### ÉNONCÉ DU PROBLÈME
Pouvez-vous reprendre le passage de l'extrait sur le sensitivity reading qui va de « Un exemple serait » jusqu'à « souhaite parler ? » inclus, en changeant « préjugés » en « stéréotypes » ?

### EXTRAIT DE PAGE
La notion de sensitivity reading est apparue il y a quelques années en réponse à des courants politiques, sociaux et philosophiques. Malgré une différence de périmètre bien marqué avec la bêta-lecture, certains auteurs font des confusions. Voici quelques éléments d’explication.

Définition de sensitivity reading
Le sensitivity reading ou « lecture de sensibilité » est une discipline qui est apparue il y a quelques années maintenant. Il s’agit de lire un manuscrit en ne se focalisant que sur la représentation de vos personnages.
Un exemple serait plus parlant. Donc, en voici un : vous avez écrit un livre dont le personnage principal est Franco-Iranien. Vous vous êtes bien entendu beaucoup informé sur la question. Néanmoins, vous avez encore des doutes sur la manière dont vous avez traité votre sujet :
Est-ce que je ne suis pas en train de véhiculer un certain nombre de préjugés ?
Est-ce que je ne suis pas en train d’exercer une forme de violence inconsciente sur le groupe de personnes dont je souhaite parler ?
Le sensitivity reader appartient à la population décrite dans le roman. Son but est de traquer les représentations erronées, problématiques ou offensantes. Dans certains cas, il peut aussi aider sur la partie « vie de tous les jours » avec les problèmes quotidiens rencontrés quand on est dans telle ou telle situation.
L’utilisation du Sensitivity reading dans le travail d’un texte littéraire

Comment les auteurs utilisent le sensitivity reading ?
Pour la petite histoire, dans la partie précédente, j’ai pris l’exemple d’un personnage franco-iranien à dessein. Deux auteurices avaient ainsi choisi d’écrire un récit engagé contre le racisme. Néanmoins, leur roman a été perçu par le lectorat comme une incarnation du « sauveur blanc ». Il leur a notamment été reproché de ne pas mettre assez en avant le point de vue du personnage franco-iranien. J’ignore si ces auteurices ont demandé une lecture de sensibilité ou non. Mais si vous avez des doutes sur votre manuscrit, vous pouvez vous épargner de tels retours sur votre roman publié en faisant appel à des sensitivity readers.
À ma connaissance, les auteurs utilisent notamment des sensitivity readers sur les thématiques LGBTQI+, les thématiques liées aux représentations culturelles et plus généralement sur des questions liées à la représentation de la diversité / diversalité dans leurs romans.
J’ai ainsi entendu un auteur qui expliquait avoir demandé de l’aide à un sensitivity reader dans le cadre d’un roman où son protagoniste était en situation de handicap. En effet, outre le simple aspect « représentation », il s’interrogeait sur les défis quotidiens qu’une personne en situation de handicap connaissait au quotidien (je crois qu’il s’agissait d’une fiction historique). Et d’après ses dires, cela lui a beaucoup apporté en terme de réalisme.

### DONNÉES RECUEILLIES
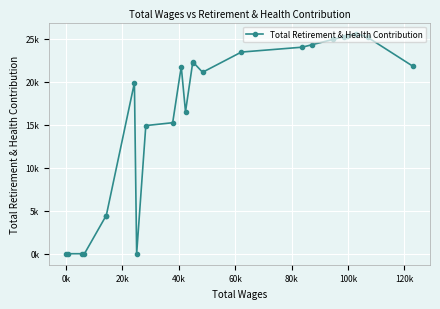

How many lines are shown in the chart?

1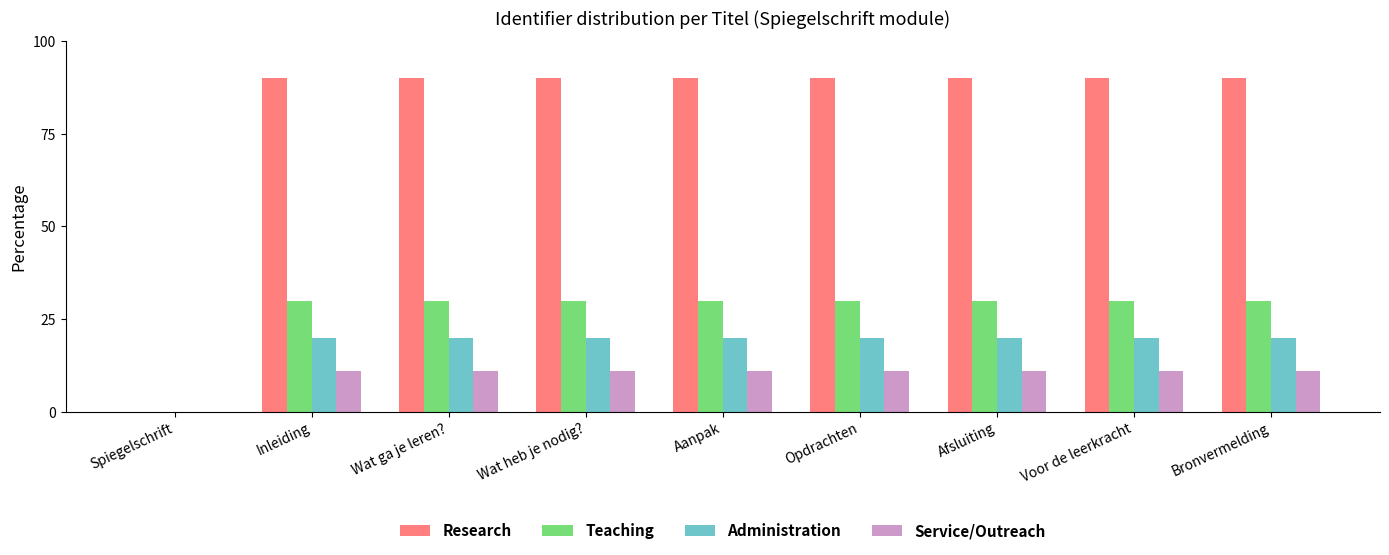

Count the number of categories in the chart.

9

### RÉSULTAT PRODUIT
Un exemple serait plus parlant. Donc, en voici un : vous avez écrit un livre dont le personnage principal est Franco-Iranien. Vous vous êtes bien entendu beaucoup informé sur la question. Néanmoins, vous avez encore des doutes sur la manière dont vous avez traité votre sujet :
Est-ce que je ne suis pas en train de véhiculer un certain nombre de stéréotypes ?
Est-ce que je ne suis pas en train d’exercer une forme de violence inconsciente sur le groupe de personnes dont je souhaite parler ?